Contenzioso sanitario: l’odontoiatria si colloca al quarto posto

Una indagine Eurispes ha analizzato gli ATP sanitari del Tribunale di Roma. Nel 74% di quelli odontoiatrici, l’esito positivo è stato per il paziente

Nor. Mac.

L’Accertamento Tecnico Preventivo sanitario conciliativo, semplificando e di molto, è quel procedimento che a seguito di un contenzioso tra paziente e sanitario cerca di determinare “le cause tecniche oggettive che hanno determinato un vizio”. 

Serve per determinare e “fissare gli elementi probatori” ma anche ipotizzare eventuali danni ed altre informazioni che posso diventare utili per evitare il procedimento giudiziario, in modo che le parti si spoglino di qualsiasi richiesta iniziale per avvicinarsi a una ipotesi conciliativa condivisa. Istituto dell’ATP che viene incentivato dalla legge Gelli.Quindi conoscere i dati dell’ATP sanitario aiuta a capire l’entità e la numerosità delle liti tra paziente e sanitario, più che analizzare i risultati del contenzioso che finisce davanti al giudice.

=-=-=-=-=

ATTIVITÀ DA SVOLGERE
1 – Riassumi in due frasi l'estratto sul contenzioso sanitario.
2 – Restituisci la parte dell'estratto sul contenzioso sanitario che si apre con le parole contenenti "L’Accertamento Tecnico Preventivo" e si chiude con "davanti al giudice.".

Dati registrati
=-=-=-=-=

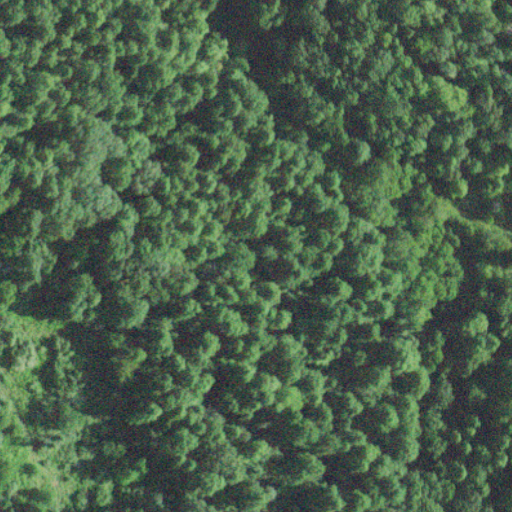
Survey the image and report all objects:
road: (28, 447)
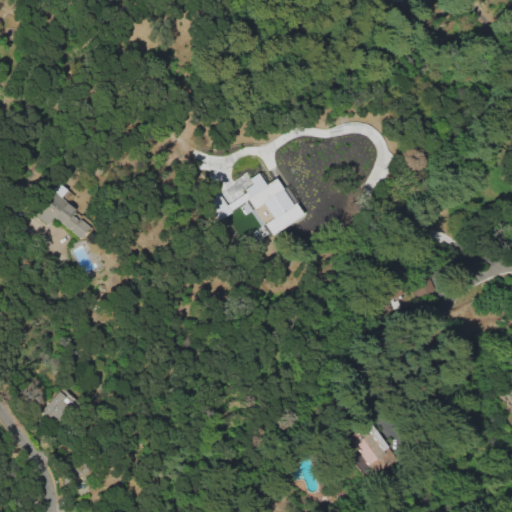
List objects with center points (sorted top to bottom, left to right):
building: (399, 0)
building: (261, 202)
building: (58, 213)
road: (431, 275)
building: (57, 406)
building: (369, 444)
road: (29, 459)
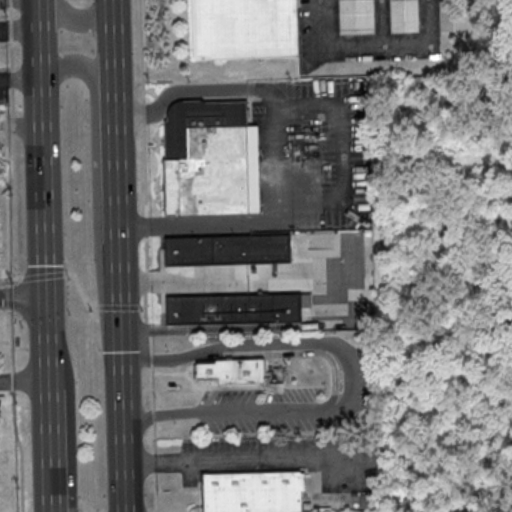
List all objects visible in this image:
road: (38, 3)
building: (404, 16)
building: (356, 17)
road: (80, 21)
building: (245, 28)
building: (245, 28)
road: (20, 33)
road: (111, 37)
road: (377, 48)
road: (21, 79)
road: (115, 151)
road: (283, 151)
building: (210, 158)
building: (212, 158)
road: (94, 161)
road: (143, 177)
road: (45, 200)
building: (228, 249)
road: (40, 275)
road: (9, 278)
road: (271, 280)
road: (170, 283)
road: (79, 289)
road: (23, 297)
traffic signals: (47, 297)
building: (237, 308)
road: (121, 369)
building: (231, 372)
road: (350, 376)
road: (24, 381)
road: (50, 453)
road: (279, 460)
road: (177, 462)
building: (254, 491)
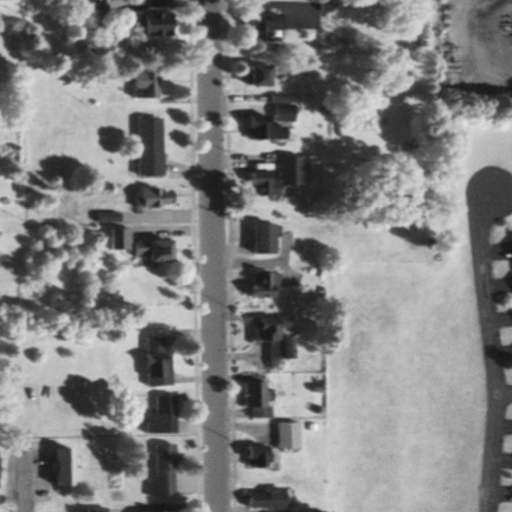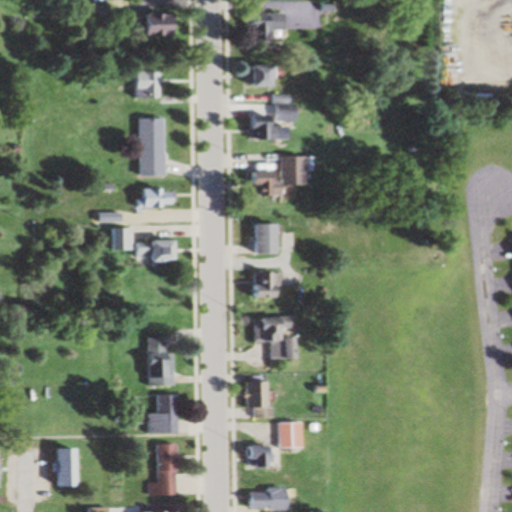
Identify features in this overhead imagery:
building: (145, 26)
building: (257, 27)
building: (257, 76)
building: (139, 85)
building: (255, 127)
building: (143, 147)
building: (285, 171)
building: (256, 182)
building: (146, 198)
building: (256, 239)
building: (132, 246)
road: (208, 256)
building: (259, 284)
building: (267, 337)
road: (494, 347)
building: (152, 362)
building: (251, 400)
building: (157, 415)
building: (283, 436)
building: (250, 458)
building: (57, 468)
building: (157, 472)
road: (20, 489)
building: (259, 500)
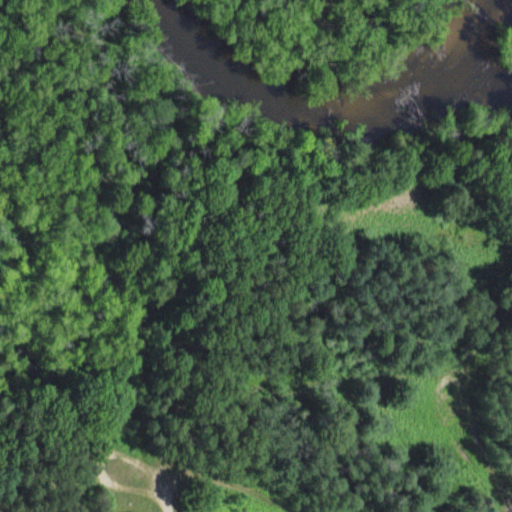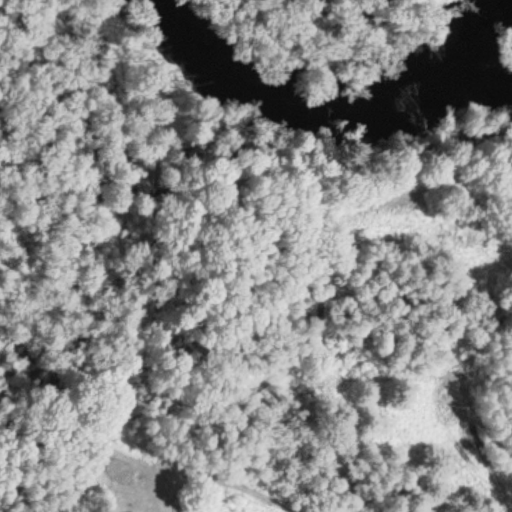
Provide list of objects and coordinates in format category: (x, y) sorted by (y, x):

=-=-=-=-=

ESERCIZIO SVOLTO
1 – Un'indagine Eurispes ha analizzato gli ATP sanitari del Tribunale di Roma, rilevando che nel 74% di quelli odontoiatrici l'esito è stato positivo per il paziente. L'Accertamento Tecnico Preventivo sanitario conciliativo, incentivato dalla legge Gelli, cerca di determinare le cause tecniche di un vizio e di fissare gli elementi probatori, per evitare il procedimento giudiziario e avvicinare le parti a un'ipotesi conciliativa condivisa.

2 –
L’Accertamento Tecnico Preventivo sanitario conciliativo, semplificando e di molto, è quel procedimento che a seguito di un contenzioso tra paziente e sanitario cerca di determinare “le cause tecniche oggettive che hanno determinato un vizio”. 

Serve per determinare e “fissare gli elementi probatori” ma anche ipotizzare eventuali danni ed altre informazioni che posso diventare utili per evitare il procedimento giudiziario, in modo che le parti si spoglino di qualsiasi richiesta iniziale per avvicinarsi a una ipotesi conciliativa condivisa. Istituto dell’ATP che viene incentivato dalla legge Gelli.Quindi conoscere i dati dell’ATP sanitario aiuta a capire l’entità e la numerosità delle liti tra paziente e sanitario, più che analizzare i risultati del contenzioso che finisce davanti al giudice.